* Reading text *

────

Unknown Informational RFC Oct 2005

Type of format
  
multi-platform, serial data streams

Container for
  
database information organized as field separated lists

In computing, a comma-separated values (CSV) file stores tabular data (numbers and text) in plain text. Each line of the file is a data record. Each record consists of one or more fields, separated by commas. The use of the comma as a field separator is the source of the name for this file format.

Contents

The CSV file format is not standardized. The basic idea of separating fields with a comma is clear, but that idea gets complicated when the field data may also contain commas or even embedded line-breaks. CSV implementations may not handle such field data, or they may use quotation marks to surround the field. Quotation does not solve everything: some fields may need embedded quotation marks, so a CSV implementation may include escape characters or escape sequences.

In addition, the term "CSV" also denotes some closely related delimiter-separated formats that use different field delimiters. These include tab-separated values and space-separated values. A delimiter that is not present in the field data (such as tab) keeps the format parsing simple. These alternate delimiter-separated files are often even given a .csv extension despite the use of a non-comma field separator. This loose terminology can cause problems in data exchange. Many applications that accept CSV files have options to select the delimiter character and the quotation character.

Data exchange

CSV is a common data exchange format that is widely supported by consumer, business, and scientific applications. Among its most common uses is moving tabular data between programs that natively operate on incompatible (often proprietary and/or undocumented) formats. This works despite lack of adherence to RFC 4180 (or any other standard), because so many programs support variations on the CSV format for data import.

For example, a user may need to transfer information from a database program that stores data in a proprietary format, to a spreadsheet that uses a completely different format. The database program most likely can export its data as "CSV"; the exported CSV file can then be imported by the spreadsheet program.

Specification

RFC 4180 proposes a specification for the CSV format, and this is the definition commonly used. However, in popular usage "CSV" is not a single, well-defined format. As a result, in practice the term "CSV" might refer to any file that:

  1. is plain text using a character set such as ASCII, various Unicode character sets (e.g. UTF-8), EBCDIC, or Shift JIS,
  2. consists of records (typically one record per line),
  3. with the records divided into fields separated by delimiters (typically a single reserved character such as comma, semicolon, or tab; sometimes the delimiter may include optional spaces),
  4. where every record has the same sequence of fields.

Within these general constraints, many variations are in use. Therefore, without additional information (such as whether RFC 4180 is honored), a file claimed simply to be in "CSV" format is not fully specified. As a result, many applications supporting CSV files allow users to preview the first few lines of the file and then specify the delimiter character(s), quoting rules, etc. If a particular CSV file's variations fall outside what a particular receiving program supports, it is often feasible to examine and edit the file by hand (i.e., with a text editor) or write a script or program to produce a conforming format.

────

[Records from a data source]
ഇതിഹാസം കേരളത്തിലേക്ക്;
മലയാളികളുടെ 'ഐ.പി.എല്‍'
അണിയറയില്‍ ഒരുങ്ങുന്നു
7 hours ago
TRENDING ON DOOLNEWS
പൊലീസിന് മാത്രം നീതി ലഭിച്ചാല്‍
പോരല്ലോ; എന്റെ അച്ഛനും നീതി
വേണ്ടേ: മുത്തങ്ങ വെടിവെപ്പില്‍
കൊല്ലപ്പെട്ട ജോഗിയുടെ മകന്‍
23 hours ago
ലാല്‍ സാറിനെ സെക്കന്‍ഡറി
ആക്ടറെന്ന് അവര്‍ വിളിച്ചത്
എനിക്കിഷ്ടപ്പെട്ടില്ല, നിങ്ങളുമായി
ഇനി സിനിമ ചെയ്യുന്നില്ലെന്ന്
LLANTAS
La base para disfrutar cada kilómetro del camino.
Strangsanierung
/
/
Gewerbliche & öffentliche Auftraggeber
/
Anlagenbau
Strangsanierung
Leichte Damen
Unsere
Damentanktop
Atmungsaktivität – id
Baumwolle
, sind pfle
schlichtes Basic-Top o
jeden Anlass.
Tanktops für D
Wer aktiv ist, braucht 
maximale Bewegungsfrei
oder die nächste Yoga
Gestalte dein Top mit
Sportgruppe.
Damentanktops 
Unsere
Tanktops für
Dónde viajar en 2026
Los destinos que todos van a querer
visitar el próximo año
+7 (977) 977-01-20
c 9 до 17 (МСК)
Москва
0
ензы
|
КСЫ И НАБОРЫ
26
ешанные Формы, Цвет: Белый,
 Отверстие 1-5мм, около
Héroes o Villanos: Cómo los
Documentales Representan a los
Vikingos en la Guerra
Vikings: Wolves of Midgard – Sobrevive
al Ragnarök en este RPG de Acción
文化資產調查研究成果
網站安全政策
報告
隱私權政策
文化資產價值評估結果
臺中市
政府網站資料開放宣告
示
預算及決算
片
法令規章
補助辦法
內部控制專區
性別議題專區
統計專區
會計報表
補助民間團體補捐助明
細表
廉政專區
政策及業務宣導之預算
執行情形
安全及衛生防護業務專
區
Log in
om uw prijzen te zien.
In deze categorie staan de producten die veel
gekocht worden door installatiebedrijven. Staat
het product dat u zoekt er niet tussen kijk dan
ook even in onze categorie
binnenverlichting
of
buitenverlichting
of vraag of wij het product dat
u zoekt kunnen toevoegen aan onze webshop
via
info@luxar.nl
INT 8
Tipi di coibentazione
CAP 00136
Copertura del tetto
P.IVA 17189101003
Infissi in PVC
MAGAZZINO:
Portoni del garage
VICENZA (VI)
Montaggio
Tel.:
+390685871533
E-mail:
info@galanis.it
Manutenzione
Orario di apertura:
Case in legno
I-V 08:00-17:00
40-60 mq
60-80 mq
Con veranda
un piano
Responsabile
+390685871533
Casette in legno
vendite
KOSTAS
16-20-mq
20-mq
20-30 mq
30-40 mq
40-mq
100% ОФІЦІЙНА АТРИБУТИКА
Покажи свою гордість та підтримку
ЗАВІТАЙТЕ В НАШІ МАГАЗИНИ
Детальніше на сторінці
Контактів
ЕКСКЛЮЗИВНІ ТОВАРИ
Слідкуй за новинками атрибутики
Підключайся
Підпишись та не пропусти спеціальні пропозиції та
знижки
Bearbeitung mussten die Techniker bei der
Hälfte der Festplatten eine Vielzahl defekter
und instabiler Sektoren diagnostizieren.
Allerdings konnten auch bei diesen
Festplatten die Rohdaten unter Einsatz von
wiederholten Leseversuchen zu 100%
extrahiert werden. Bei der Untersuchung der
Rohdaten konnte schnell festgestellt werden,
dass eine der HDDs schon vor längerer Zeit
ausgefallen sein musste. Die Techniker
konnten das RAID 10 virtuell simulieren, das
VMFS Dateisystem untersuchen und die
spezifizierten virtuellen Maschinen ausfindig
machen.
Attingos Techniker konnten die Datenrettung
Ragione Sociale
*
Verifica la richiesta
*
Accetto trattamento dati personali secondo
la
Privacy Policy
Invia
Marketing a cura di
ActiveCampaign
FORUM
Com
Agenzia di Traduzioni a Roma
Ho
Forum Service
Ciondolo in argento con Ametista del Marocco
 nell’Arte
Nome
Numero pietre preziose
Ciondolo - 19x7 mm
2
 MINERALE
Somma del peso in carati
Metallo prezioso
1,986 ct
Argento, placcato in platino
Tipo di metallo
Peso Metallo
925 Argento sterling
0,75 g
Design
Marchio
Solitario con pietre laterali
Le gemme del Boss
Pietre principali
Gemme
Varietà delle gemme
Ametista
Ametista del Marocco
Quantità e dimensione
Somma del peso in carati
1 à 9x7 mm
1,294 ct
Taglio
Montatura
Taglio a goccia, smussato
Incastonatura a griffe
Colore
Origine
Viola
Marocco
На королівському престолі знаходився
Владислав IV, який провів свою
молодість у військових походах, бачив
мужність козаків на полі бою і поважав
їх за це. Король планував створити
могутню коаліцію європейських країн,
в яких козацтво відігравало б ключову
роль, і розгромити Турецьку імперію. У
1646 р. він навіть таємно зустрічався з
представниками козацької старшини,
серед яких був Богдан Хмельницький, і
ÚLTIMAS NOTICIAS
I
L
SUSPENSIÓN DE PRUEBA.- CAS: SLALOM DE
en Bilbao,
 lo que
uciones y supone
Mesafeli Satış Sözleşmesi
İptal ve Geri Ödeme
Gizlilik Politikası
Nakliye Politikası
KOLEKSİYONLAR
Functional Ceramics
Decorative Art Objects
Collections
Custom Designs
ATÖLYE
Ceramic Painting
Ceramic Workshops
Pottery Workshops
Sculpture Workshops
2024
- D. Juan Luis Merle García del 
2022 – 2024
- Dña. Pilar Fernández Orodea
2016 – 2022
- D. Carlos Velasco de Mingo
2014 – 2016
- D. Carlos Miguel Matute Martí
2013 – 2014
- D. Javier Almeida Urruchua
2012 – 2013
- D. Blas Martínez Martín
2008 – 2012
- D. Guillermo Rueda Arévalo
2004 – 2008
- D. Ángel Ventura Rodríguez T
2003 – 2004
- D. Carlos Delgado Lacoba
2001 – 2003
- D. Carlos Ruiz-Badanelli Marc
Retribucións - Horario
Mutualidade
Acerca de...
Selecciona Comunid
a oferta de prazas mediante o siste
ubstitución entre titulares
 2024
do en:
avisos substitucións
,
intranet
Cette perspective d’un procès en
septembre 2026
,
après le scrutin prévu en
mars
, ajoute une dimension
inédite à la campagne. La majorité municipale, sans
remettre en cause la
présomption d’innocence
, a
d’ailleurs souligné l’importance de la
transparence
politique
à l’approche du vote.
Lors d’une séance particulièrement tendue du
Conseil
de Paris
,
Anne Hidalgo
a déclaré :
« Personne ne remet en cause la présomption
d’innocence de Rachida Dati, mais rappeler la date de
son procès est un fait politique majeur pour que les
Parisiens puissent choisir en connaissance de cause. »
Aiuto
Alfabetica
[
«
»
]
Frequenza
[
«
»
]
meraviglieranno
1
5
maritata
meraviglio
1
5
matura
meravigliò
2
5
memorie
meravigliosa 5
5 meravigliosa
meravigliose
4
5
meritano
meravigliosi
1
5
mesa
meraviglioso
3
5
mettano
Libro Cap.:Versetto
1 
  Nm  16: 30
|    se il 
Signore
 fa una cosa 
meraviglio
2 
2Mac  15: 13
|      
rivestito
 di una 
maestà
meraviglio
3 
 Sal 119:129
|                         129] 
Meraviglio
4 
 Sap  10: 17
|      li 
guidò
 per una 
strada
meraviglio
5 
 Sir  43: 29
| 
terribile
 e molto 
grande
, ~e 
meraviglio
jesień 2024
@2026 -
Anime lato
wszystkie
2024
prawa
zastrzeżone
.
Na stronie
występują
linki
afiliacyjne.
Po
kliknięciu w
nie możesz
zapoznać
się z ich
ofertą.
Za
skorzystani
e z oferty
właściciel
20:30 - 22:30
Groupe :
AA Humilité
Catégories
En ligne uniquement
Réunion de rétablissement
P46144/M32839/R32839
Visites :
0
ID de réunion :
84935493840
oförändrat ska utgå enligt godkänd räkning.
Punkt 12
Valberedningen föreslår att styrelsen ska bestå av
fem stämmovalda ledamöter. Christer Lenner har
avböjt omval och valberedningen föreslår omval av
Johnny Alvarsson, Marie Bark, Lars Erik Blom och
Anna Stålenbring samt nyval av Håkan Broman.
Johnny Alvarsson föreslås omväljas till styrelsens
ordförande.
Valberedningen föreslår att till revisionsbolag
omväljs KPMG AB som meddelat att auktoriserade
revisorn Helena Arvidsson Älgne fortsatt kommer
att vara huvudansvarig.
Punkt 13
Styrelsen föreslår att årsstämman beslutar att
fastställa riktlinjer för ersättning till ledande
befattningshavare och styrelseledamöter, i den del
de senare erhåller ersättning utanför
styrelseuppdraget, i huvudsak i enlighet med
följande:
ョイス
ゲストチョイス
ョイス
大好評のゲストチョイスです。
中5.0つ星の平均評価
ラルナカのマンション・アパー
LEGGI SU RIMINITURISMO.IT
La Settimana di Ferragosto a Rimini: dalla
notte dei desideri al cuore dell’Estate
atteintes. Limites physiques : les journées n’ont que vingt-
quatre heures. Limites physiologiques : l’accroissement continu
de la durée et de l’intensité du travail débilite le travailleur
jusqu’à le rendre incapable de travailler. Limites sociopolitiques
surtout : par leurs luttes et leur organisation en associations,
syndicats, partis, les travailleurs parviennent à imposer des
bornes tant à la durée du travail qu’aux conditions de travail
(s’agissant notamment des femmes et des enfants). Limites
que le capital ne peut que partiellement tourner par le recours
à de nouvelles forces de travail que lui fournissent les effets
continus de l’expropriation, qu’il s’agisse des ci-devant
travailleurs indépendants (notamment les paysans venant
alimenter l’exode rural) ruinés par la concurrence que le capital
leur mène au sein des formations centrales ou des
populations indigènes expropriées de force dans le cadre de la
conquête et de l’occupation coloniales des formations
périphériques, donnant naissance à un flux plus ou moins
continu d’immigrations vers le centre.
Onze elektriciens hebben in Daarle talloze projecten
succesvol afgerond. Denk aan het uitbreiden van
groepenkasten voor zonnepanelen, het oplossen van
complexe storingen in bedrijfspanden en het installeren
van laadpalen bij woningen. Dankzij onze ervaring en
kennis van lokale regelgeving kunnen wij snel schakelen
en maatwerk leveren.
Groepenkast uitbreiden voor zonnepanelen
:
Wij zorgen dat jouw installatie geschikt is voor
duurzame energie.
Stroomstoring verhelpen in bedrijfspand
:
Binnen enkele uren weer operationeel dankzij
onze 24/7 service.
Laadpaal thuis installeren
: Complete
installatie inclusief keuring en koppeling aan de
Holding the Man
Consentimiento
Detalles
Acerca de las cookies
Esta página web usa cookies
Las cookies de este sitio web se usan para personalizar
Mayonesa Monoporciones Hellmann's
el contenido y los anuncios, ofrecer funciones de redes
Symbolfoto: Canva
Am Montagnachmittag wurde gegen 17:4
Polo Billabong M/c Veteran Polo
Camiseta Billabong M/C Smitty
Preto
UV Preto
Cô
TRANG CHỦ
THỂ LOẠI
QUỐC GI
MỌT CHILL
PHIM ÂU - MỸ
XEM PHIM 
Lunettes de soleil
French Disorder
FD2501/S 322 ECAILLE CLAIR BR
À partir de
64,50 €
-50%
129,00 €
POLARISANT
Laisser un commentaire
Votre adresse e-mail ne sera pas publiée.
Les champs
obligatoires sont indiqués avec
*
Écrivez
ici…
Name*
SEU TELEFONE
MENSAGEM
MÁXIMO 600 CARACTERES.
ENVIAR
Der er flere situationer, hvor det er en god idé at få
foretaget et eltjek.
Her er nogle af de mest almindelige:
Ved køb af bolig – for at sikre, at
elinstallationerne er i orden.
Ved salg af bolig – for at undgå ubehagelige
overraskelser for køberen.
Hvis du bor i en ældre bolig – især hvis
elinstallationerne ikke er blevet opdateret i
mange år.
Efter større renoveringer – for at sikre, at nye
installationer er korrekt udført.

────

* Problems to solve *
a. Answer these questions from the text on CSV files:
(i) What does each line of a CSV file hold?
(ii) Which two closely related formats with other field delimiters are named?
(iii) Which RFC proposes a specification for the CSV format?
b. Repeat word for word the part of the text on CSV files that opens with the words containing "Type of format" and closes with "or escape sequences.".
c. Decide whether each statement agrees with the text on CSV files. Answer yes or no, and quote the words that settle it.
(i) The CSV file format is standardized.
(ii) Files that use a non-comma separator are sometimes given a .csv extension.
(iii) In the example given, the spreadsheet program exports the data as CSV.

* Results for each task *
a.
(i) A data record.
(ii) Tab-separated values and space-separated values.
(iii) RFC 4180.

b.
Type of format
  
multi-platform, serial data streams

Container for
  
database information organized as field separated lists

In computing, a comma-separated values (CSV) file stores tabular data (numbers and text) in plain text. Each line of the file is a data record. Each record consists of one or more fields, separated by commas. The use of the comma as a field separator is the source of the name for this file format.

Contents

The CSV file format is not standardized. The basic idea of separating fields with a comma is clear, but that idea gets complicated when the field data may also contain commas or even embedded line-breaks. CSV implementations may not handle such field data, or they may use quotation marks to surround the field. Quotation does not solve everything: some fields may need embedded quotation marks, so a CSV implementation may include escape characters or escape sequences.

c.
(i) No: "The CSV file format is not standardized."
(ii) Yes: "These alternate delimiter-separated files are often even given a .csv extension despite the use of a non-comma field separator."
(iii) No: "The database program most likely can export its data as "CSV"; the exported CSV file can then be imported by the spreadsheet program."